Reaching this block of buyers requires a different mindset.
Over the months, there have been a number of articles discussing the best ways for agents and mortgage professional reach the millennial market. Many of those have focused on utilizing technology and social media.
However, there isn’t a lot of specific messaging geared toward this growing market, which demonstrates the gap between millennials and the real estate industry as a whole.
Are millennials unrealistic in their expectations – in both thinking that the market will come to them when they’re ready or giving up the idea of homeownership altogether? Or, are real estate and mortgage professionals simply not approaching and talking to millennials in a way that makes sense to them?
According to a 2017 homebuyer Insights Report from Bank of America, millennials are ready to homes.
“If there’s one thing to take away from our report this year, it’s that forward-thinking millennials are buying homes – and they’re happy with their choice,” the report said. “This growing group of millennials is seeing the value of getting into a home. In fact, nearly 80 percent who bought homes report that homeownership has had a positive long-term impact on their financial picture. Clearly, the millennial generation is coming of age and realizing it might not make sense to wait anymore to purchase their first home.”
Millennials make up 42 percent of first-time homebuyers, the largest group of any generation. According to a report by Apartmentlist, 80 percent of millennials said they would like to buy a home one day, but just 55 percent think they can actually afford to buy one.
And a key question for agents to pinpoint is just what are millennials willing to give up to move into homeownership.
When working with millennials, can you convince them that paying off their car and not trading it in for a new one is the smart move if they want to buy a home? Possibly.
This assumes that they have a car they can pay off and not a lease, which is a greater possibility.
Further, it assumes that millennials will act in a way that is opposite their nature for the sake of becoming a homeowner.
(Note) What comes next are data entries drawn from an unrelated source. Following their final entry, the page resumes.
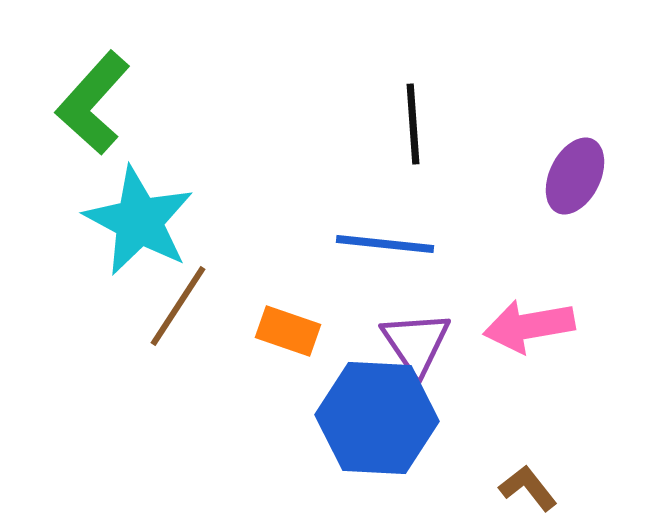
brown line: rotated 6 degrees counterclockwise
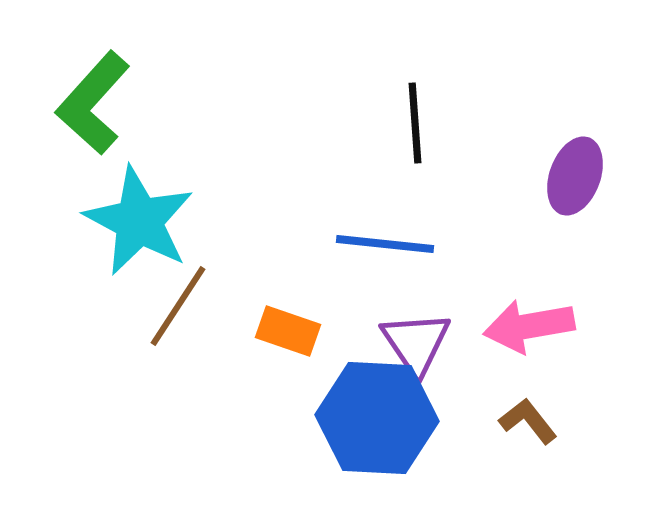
black line: moved 2 px right, 1 px up
purple ellipse: rotated 6 degrees counterclockwise
brown L-shape: moved 67 px up
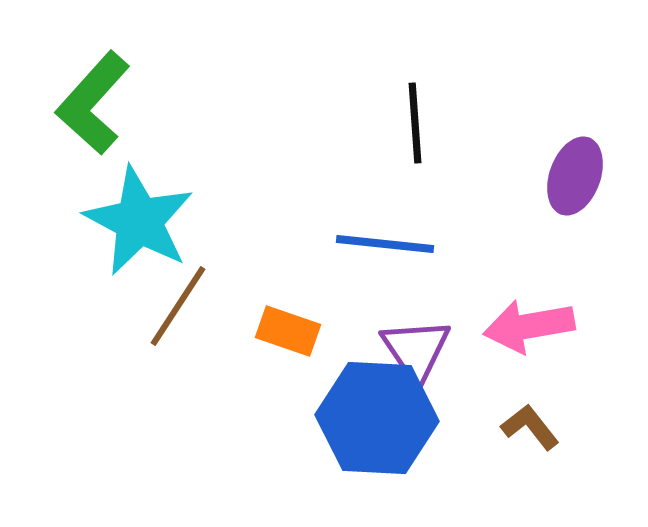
purple triangle: moved 7 px down
brown L-shape: moved 2 px right, 6 px down
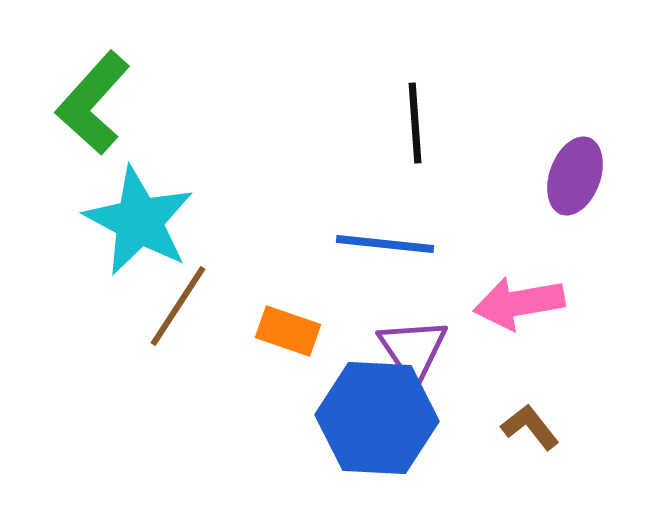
pink arrow: moved 10 px left, 23 px up
purple triangle: moved 3 px left
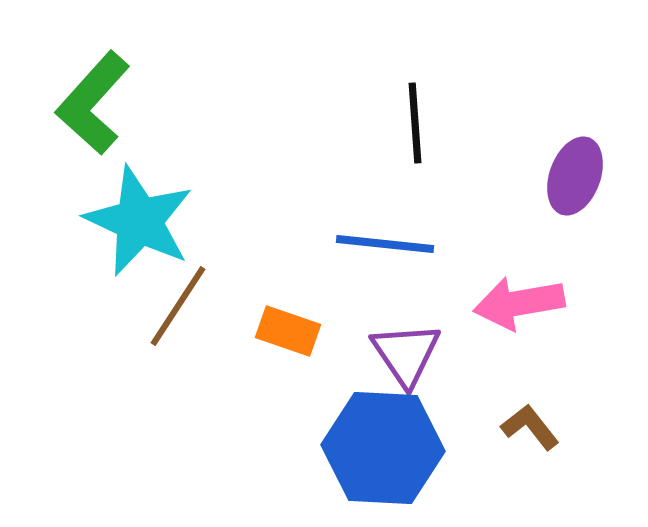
cyan star: rotated 3 degrees counterclockwise
purple triangle: moved 7 px left, 4 px down
blue hexagon: moved 6 px right, 30 px down
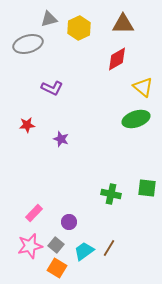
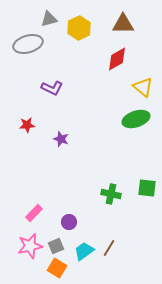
gray square: moved 1 px down; rotated 28 degrees clockwise
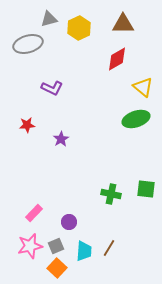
purple star: rotated 21 degrees clockwise
green square: moved 1 px left, 1 px down
cyan trapezoid: rotated 130 degrees clockwise
orange square: rotated 12 degrees clockwise
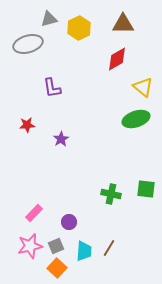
purple L-shape: rotated 55 degrees clockwise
“Younger buyers in particular are more likely to view cars as technology that needs to be continually upgraded,” Jessica Caldwell, executive director of strategic analytics at Edmunds.com told the Dallas Morning News.
This is where mortgage options come into play. So much of working with buyers today, and, especially millennials, is about being creative, which is why there are so many other loans out there worthy of investigation.
From FHA loans, which would allow millennials to put down just 3.5 percent with more lenient credit scores than many conventional loans, there also are Fannie and Freddie loans out there that require just 3 percent down.
Specially branded mortgages with a minimum of 3 percent down also are attractive. Special deals also are drawing in millennials.
Chase’s DreaMaker mortgage is directed at low-to-moderate income buyers, as well as those with less-than-perfect credit.
Lennar also just introduced a new loan program through its subsidiary called the Eagle Home Mortgage’s Student Loan Debt Mortgage Program in which borrowers “can direct up to 3 percent of the purchase price to pay their student loans when they buy a new home from Lennar,” according to the builder’s news release. That could mean getting rid of $13,000 in student loans.
For agents working with millennials, that can be an attractive option to be able to discuss.